Whitebeard >>>>>>>>>>>>>>>>>>>> Zoro=>Luffy>Zephyr


----------



## Bellamy The Hyena (Apr 17, 2013)

Close but Whitebeard still takes it. 


Both are past their primes but Whitebeard's destructive power is a lot more controlled and channelled than the Dyna stones which is almost like a suicide explosion in nature. 

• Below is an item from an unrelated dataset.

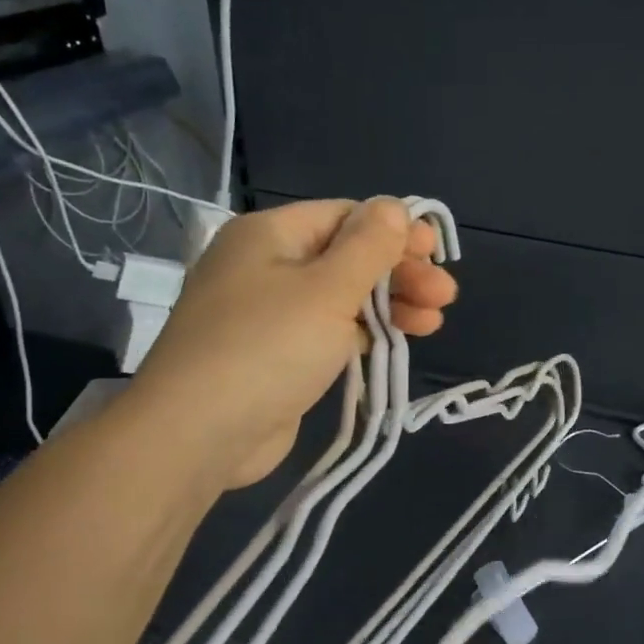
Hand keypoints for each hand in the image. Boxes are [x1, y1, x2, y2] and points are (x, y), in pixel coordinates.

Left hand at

Admiral Zephyr puts up a strong fight like the true hero he is. 

R.I.P. Zephyr 


Whitebeard very high difficulty.


----------



## B Rabbit (Apr 17, 2013)

Whitebeard's not going to rape this like people are saying, but one hit and Z is dead.


----------



## Extravlad (Apr 17, 2013)

Prime WB = Roger > Old WB > Everyone.


----------



## Gilgamesh (Apr 17, 2013)

Z would lose but not get stomped like stomped like most you claim


----------



## tupadre97 (Apr 17, 2013)

WB owns. Z seems like he's a high tier not a top tier.


----------



## Rob (Apr 17, 2013)

OP: 

A cute widdow picture of cute widdow Z

... 

A MANLY ASS PICTURE OF THE ALMIGHTY WHITE-MOTHERFUCKING-BEARD!


----------



## SsjAzn (Apr 17, 2013)

Whitebeard takes it with low difficulty.


----------



## LB04 (Apr 18, 2013)

WB wins, only possible way for him to lose is that the Dyna stone explodes near him, catches him off guard and he is sent flying into the sea. And that is rather unlikely and would be an extremly lucky win for Z. 

As far as doing damage etc. goes Z just can't beat WB, even the Dyna stone wouldn't do that much damage (assuming WB would even be hit by the explosion), probably some ugly burns but nothing that WB can't take. WB is NOT going to let himself be caught by the Battle smasher and he would also not let himself be hit by a sea stone bullet. And even if that were to happen somehow (even more unlikely than the Dyna stone sending him into the sea) the guy can take so much damage and still has his Haki and strength that it's hard to see how Z can possibly take him down. It's much more likely that WB would still manage to beat him. 

And IC Z would probably try to fight WB in CQC first before resorting to the Dyna stone. And that's going to end badly for him. Then again pretty much fightning WB in anything is going to end badly for him, so not much difference really. Though this also creates the chance of WB accidently making the Dyna stone blow up while being extremly close to it. 
But again it's unlikely that it would do much damage to WB or even send WB into the sea. If WB sees the explosion coming he would counter it with a quake, and if Z attempts to throw it at WB like he did to Kizaru WB would probably still counter with a quake to take no risk so it's not going to work. You would need to catch WB completly off guard for the stone to really hurt him or even send him flying. And considering that this is WB and Z is not one of his sons/allies that is not going to happen. 

So yeah, that super unlikely/nearly impossible scenario aside WB wins with probably mid diff at most.


----------